Just use a pvc glue that is potable water safe.


----------



## AbbeysDad (Apr 13, 2016)

I'd use GE Silicone I (used like adhesive) - a great seal, but could be disassembled if/when desired.


----------



## Rab1515 (Dec 9, 2016)

Normal PVC cement is fine. Make sure you prime first, ugly if you prime too much but makes sure you have a good weld. If you have never done PVC before twisting quarter turn after inserting each piece helps remove the "rubber banding" effect that the cement has. Keep lots of paper towels on hand to wipe off excess cement and it should turn out ok, the worst that can happen is you have to paint it to cover up the purple stains.


----------



## DaveK (Jul 10, 2010)

Rab1515 said:


> Normal PVC cement is fine. Make sure you prime first, ugly if you prime too much but makes sure you have a good weld. If you have never done PVC before twisting quarter turn after inserting each piece helps remove the "rubber banding" effect that the cement has. Keep lots of paper towels on hand to wipe off excess cement and it should turn out ok, the worst that can happen is you have to paint it to cover up the purple stains.

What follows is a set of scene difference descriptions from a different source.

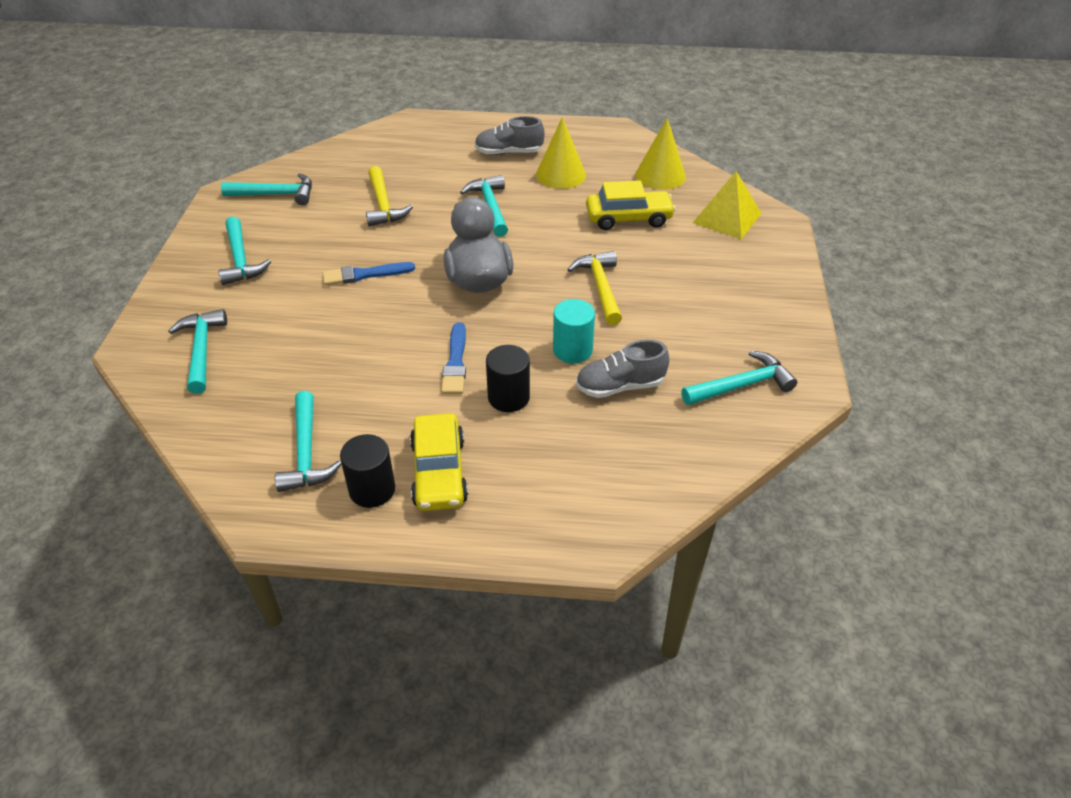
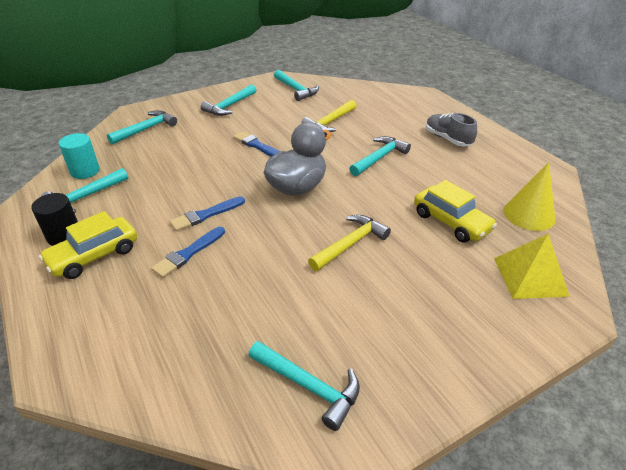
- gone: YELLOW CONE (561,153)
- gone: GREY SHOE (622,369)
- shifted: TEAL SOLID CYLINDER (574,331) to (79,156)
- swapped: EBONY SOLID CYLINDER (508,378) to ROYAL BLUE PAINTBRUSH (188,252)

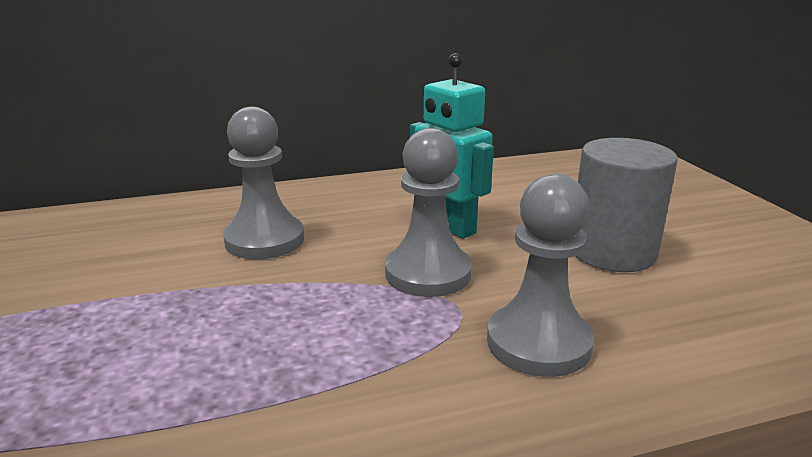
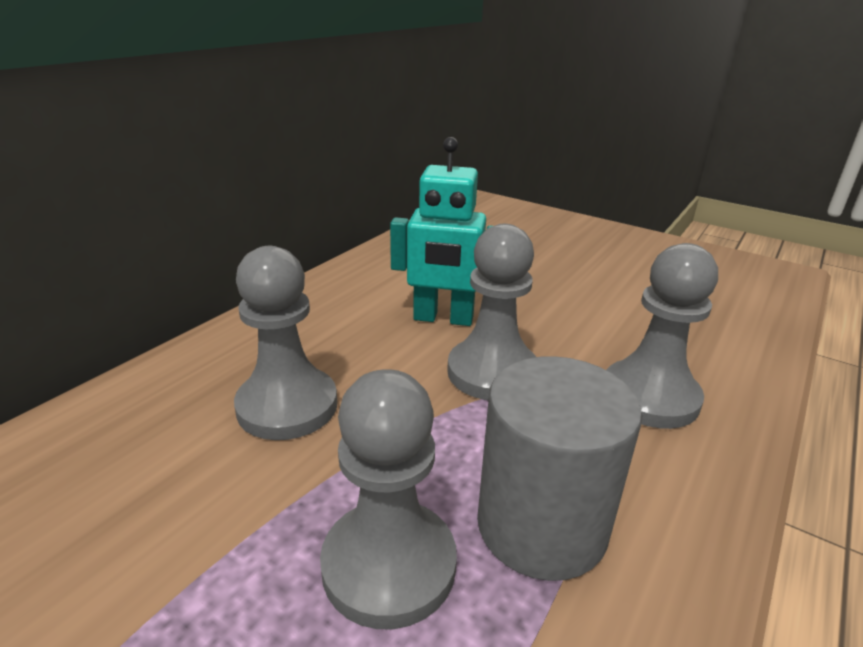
- new: GREY CHESS PAWN (388,499)
- shifted: GREY SOLID CYLINDER (627,205) to (559,468)

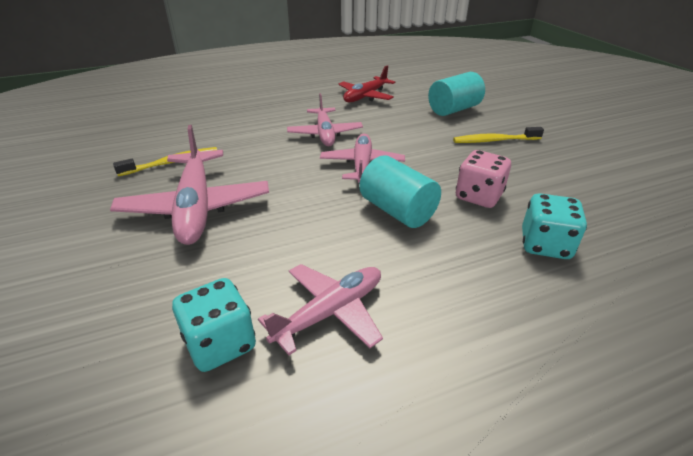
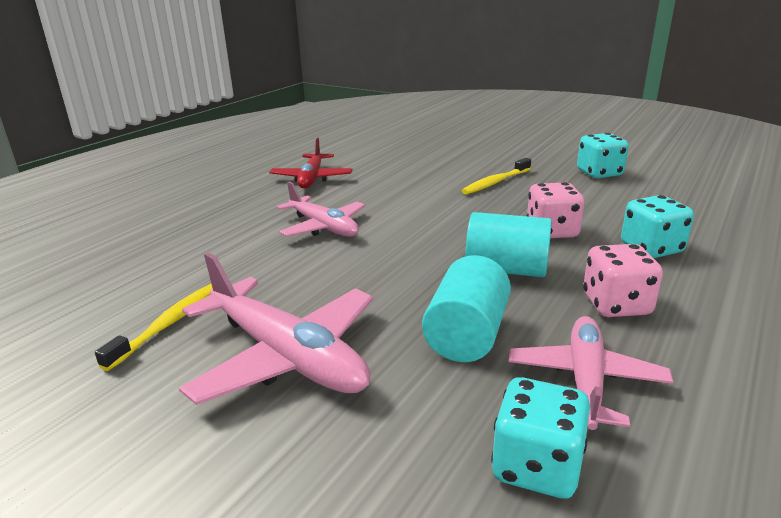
- gone: PINK TOY PLANE (362,159)
- new: TEAL DICE (603,155)
- new: PINK DICE (623,280)
- shifted: TEAL SOLID CYLINDER (456,94) to (466,308)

Clear PVC primer is available. I find that it works out much better for aquarium projects, since you don't get any purple runs on the work, like you do with normal purple primer. 

The usual purple primer is dyed that way so a building inspector and others can check that it was used in plumbing for construction projects.


----------



## lksdrinker (Feb 12, 2014)

Speaker73 said:


> Just use a pvc glue that is potable water safe.





AbbeysDad said:


> I'd use GE Silicone I (used like adhesive) - a great seal, but could be disassembled if/when desired.





Rab1515 said:


> Normal PVC cement is fine. Make sure you prime first, ugly if you prime too much but makes sure you have a good weld. If you have never done PVC before twisting quarter turn after inserting each piece helps remove the "rubber banding" effect that the cement has. Keep lots of paper towels on hand to wipe off excess cement and it should turn out ok, the worst that can happen is you have to paint it to cover up the purple stains.





DaveK said:


> Clear PVC primer is available. I find that it works out much better for aquarium projects, since you don't get any purple runs on the work, like you do with normal purple primer.
> 
> The usual purple primer is dyed that way so a building inspector and others can check that it was used in plumbing for construction projects.


Yup, regular pvc cement/glue is perfectly fine. No need to use silicone as its not really intended to weld pvc together. Same reason why acrylic tanks dont use silicone at the seams. 

I've been told recently by a few different people (who I'd consider knowledgeable on this) that the primer is really not necessary at all. Yes its necessary to meet code for certain plumbing aspects; but so long as the pvc pipe is relatively clean you should get a perfect bond without using the primer. 

Unless the OP is asking about trying to glue it up under water? In that case, I'd say no.


----------



## Speaker73 (May 1, 2010)

I've never used primer before with my pvc projects and have never had a leak


----------



## sdwindansea (Oct 28, 2016)

Speaker73 said:


> I've never used primer before with my pvc projects and have never had a leak


Primer will provide a much better seal with PVC. It is really only needed when the "plumbing" is under pressure. If it is just for a constant flow of fluid it probably will not make a difference.  However, when pressure builds up (e.g. a closed faucet) then you will definitely want to use it.


----------



## Speaker73 (May 1, 2010)

So just a fyi. I did a pvc UG filter for a shrimp tank that did well but there way always some mulm at the bottom of the tank that never cleared. It's almost impossible to clean everything out due to the water flow


----------



## deeda (Jun 28, 2005)

You don't need to glue or seal PVC connections if they are submerged in the tank such as in your picture in the 1st post.


----------



## DaveK (Jul 10, 2010)

lksdrinker said:


> ...
> I've been told recently by a few different people (who I'd consider knowledgeable on this) that the primer is really not necessary at all. Yes its necessary to meet code for certain plumbing aspects; but so long as the pvc pipe is relatively clean you should get a perfect bond without using the primer. ...





Speaker73 said:


> I've never used primer before with my pvc projects and have never had a leak


I though this too, until I had a check valve pop out of the fitting on one end, causing a flood. Just using the PVC cement alone might work. It might even work most of the time. However, I learned from experience that it doesn't work all the time. 

Using PVC primer is cheep insurance. for the little bit of extra work, your sure you have a good joint. This really isn't the place to skimp, especially if you have to explain the flood to a spouse or landlord.


----------